DATA PROVIDED:
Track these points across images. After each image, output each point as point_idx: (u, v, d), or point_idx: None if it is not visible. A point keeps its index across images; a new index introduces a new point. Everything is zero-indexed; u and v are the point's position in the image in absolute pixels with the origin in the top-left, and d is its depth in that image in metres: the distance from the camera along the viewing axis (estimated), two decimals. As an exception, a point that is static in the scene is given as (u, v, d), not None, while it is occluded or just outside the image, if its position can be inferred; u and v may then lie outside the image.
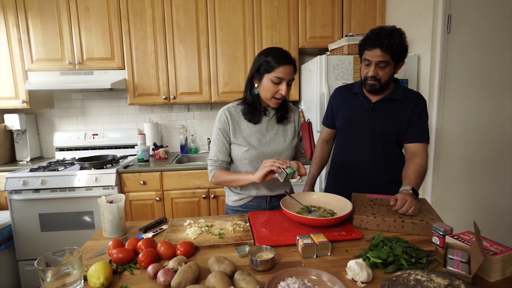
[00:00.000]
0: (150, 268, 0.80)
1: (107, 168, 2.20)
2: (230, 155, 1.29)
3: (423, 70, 2.15)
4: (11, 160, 2.51)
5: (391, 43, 1.19)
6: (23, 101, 2.29)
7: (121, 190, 2.19)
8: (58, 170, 2.15)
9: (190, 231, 1.03)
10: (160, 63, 2.40)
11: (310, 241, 0.90)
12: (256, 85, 1.22)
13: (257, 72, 1.19)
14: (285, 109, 1.30)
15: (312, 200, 1.24)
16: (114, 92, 2.68)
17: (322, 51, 2.57)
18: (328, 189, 1.58)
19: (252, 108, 1.24)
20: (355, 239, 0.99)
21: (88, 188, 2.11)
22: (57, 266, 0.73)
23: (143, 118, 2.78)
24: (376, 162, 1.39)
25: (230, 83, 2.49)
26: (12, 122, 2.40)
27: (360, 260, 0.77)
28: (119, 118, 2.75)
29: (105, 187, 2.12)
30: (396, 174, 1.33)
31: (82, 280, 0.76)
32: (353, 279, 0.76)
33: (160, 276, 0.76)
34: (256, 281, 0.72)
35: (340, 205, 1.17)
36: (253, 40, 2.45)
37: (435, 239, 0.93)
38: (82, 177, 2.11)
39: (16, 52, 2.26)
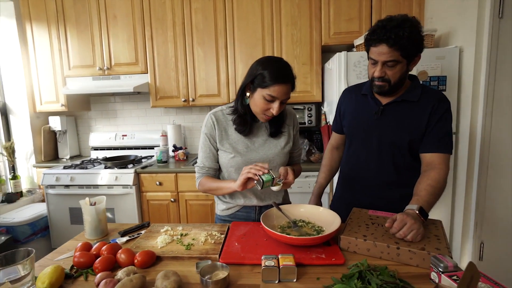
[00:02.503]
0: (98, 276, 0.78)
1: (128, 168, 2.31)
2: (217, 162, 1.22)
3: (466, 64, 1.82)
4: (55, 157, 2.80)
5: (399, 37, 0.98)
6: (62, 105, 2.54)
7: (139, 190, 2.28)
8: (86, 168, 2.32)
9: (160, 239, 0.99)
10: (180, 66, 2.44)
11: (273, 263, 0.78)
12: (248, 94, 1.11)
13: (251, 83, 1.08)
14: (279, 124, 1.18)
15: (302, 213, 1.11)
16: (141, 95, 2.81)
17: (349, 47, 2.37)
18: (336, 201, 1.41)
19: (243, 120, 1.14)
20: (334, 264, 0.84)
21: (110, 186, 2.23)
22: (6, 266, 0.74)
23: (168, 120, 2.87)
24: (385, 175, 1.19)
25: (249, 84, 2.42)
26: (55, 123, 2.67)
27: (316, 295, 0.64)
28: (146, 120, 2.88)
29: (124, 186, 2.22)
30: (411, 189, 1.12)
31: (34, 282, 0.77)
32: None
33: (101, 286, 0.73)
34: (188, 306, 0.64)
35: (331, 221, 1.02)
36: (272, 39, 2.35)
37: (434, 276, 0.74)
38: (104, 176, 2.24)
39: (57, 61, 2.51)
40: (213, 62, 2.43)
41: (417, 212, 0.94)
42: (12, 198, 2.44)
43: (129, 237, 1.07)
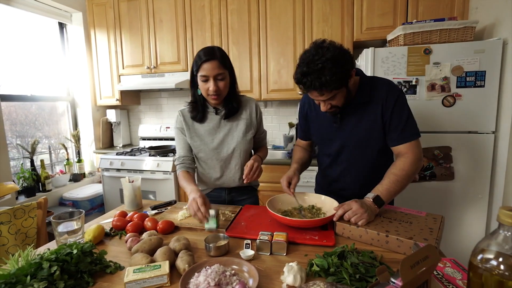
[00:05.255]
0: (127, 235, 0.98)
1: (168, 156, 2.59)
2: (192, 151, 1.34)
3: (511, 58, 1.68)
4: (110, 145, 3.24)
5: (324, 84, 0.96)
6: (117, 99, 2.92)
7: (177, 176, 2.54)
8: (134, 155, 2.66)
9: (180, 213, 1.17)
10: (216, 64, 2.63)
11: (266, 238, 0.90)
12: (199, 85, 1.23)
13: (194, 74, 1.22)
14: (230, 105, 1.27)
15: (312, 200, 1.20)
16: (183, 91, 3.09)
17: (383, 42, 2.32)
18: None
19: (193, 108, 1.28)
20: (324, 245, 0.93)
21: (152, 171, 2.53)
22: (65, 221, 0.98)
23: (205, 114, 3.10)
24: (358, 178, 1.22)
25: (279, 81, 2.52)
26: (111, 115, 3.08)
27: (294, 264, 0.74)
28: (187, 114, 3.15)
29: (164, 172, 2.50)
30: None
31: (83, 234, 1.00)
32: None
33: (128, 242, 0.93)
34: (189, 262, 0.79)
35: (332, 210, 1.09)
36: (303, 37, 2.41)
37: (414, 261, 0.78)
38: (148, 162, 2.55)
39: (113, 61, 2.90)
40: (246, 60, 2.57)
41: (371, 200, 1.00)
42: (77, 178, 2.90)
43: (158, 210, 1.27)
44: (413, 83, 1.83)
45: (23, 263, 0.74)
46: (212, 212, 1.02)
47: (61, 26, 2.95)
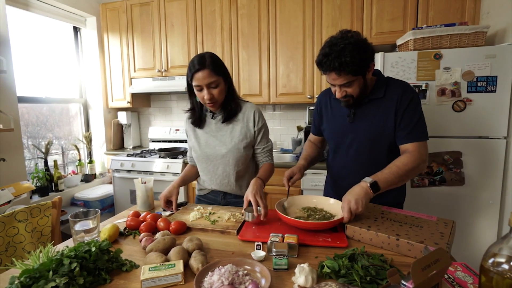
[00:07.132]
0: (141, 235, 1.00)
1: (178, 158, 2.63)
2: None
3: (522, 63, 1.67)
4: (121, 147, 3.30)
5: (343, 64, 1.01)
6: (128, 102, 2.98)
7: (186, 178, 2.57)
8: (144, 157, 2.71)
9: (191, 214, 1.19)
10: (225, 68, 2.67)
11: (277, 240, 0.92)
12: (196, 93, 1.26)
13: (189, 82, 1.25)
14: (228, 108, 1.28)
15: (320, 203, 1.21)
16: (193, 94, 3.13)
17: (393, 47, 2.33)
18: None
19: (193, 114, 1.35)
20: (337, 247, 0.94)
21: (162, 173, 2.57)
22: (82, 220, 1.01)
23: (214, 117, 3.14)
24: (367, 174, 1.20)
25: (288, 85, 2.54)
26: (122, 117, 3.15)
27: (305, 265, 0.75)
28: (196, 116, 3.19)
29: (174, 173, 2.54)
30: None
31: (99, 233, 1.03)
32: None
33: (142, 242, 0.95)
34: (202, 261, 0.81)
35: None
36: (313, 42, 2.43)
37: (424, 265, 0.79)
38: (158, 164, 2.59)
39: (125, 64, 2.96)
40: (256, 64, 2.60)
41: (368, 184, 1.02)
42: (89, 178, 2.96)
43: (170, 211, 1.30)
44: (423, 87, 1.83)
45: (44, 259, 0.77)
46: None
47: (76, 30, 3.03)
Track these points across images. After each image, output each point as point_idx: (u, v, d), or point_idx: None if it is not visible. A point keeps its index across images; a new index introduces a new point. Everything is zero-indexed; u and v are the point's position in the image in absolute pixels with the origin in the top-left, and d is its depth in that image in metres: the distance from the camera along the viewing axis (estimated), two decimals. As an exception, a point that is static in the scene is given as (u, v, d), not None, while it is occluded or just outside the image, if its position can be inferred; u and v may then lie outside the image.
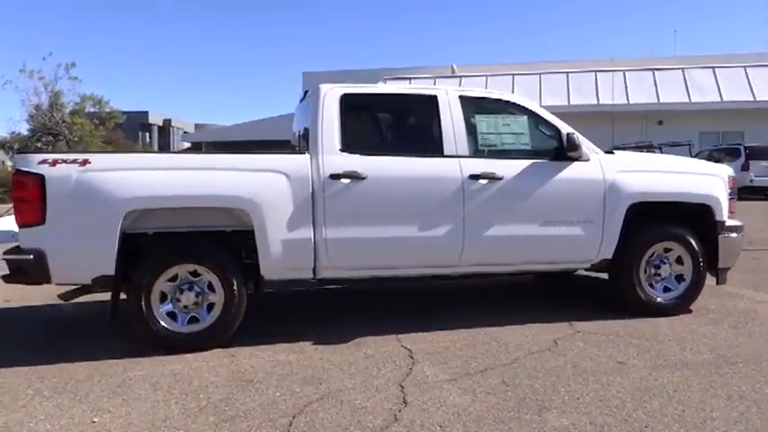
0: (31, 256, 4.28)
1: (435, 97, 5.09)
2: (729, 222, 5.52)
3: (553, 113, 5.34)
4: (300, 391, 3.79)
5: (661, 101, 25.46)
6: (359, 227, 4.76)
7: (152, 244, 4.63)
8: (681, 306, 5.44)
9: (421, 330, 4.99)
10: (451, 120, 5.02)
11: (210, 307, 4.63)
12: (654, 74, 26.27)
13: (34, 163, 4.31)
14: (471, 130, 5.11)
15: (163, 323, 4.52)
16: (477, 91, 5.35)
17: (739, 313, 5.50)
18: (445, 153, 4.96)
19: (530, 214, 5.06)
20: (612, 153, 5.52)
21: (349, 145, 4.82)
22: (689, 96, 25.51)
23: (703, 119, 25.19)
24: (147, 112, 70.40)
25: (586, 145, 5.19)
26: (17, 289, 6.90)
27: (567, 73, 26.02)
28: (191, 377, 4.06)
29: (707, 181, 5.49)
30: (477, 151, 5.07)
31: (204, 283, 4.61)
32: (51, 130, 30.50)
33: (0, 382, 4.04)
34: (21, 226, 4.34)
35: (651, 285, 5.41)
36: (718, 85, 25.77)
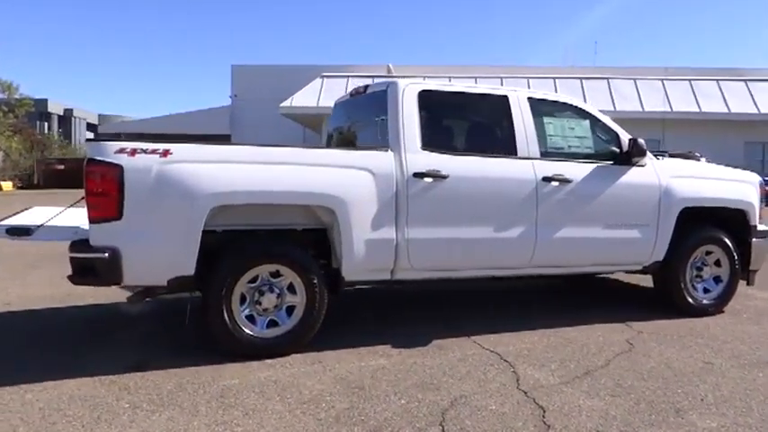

TASK INSTRUCTIONS:
The listing above holds a line with "0: (31, 256, 4.28)" and a line with "14: (471, 130, 5.11)". Print the stretch from the first through the second, exactly and alone.

FINISHED EXERCISE:
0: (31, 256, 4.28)
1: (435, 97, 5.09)
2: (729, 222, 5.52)
3: (553, 113, 5.34)
4: (300, 391, 3.79)
5: (661, 101, 25.46)
6: (359, 227, 4.76)
7: (152, 244, 4.63)
8: (681, 306, 5.44)
9: (421, 330, 4.99)
10: (451, 120, 5.02)
11: (210, 307, 4.63)
12: (654, 74, 26.27)
13: (34, 163, 4.31)
14: (471, 130, 5.11)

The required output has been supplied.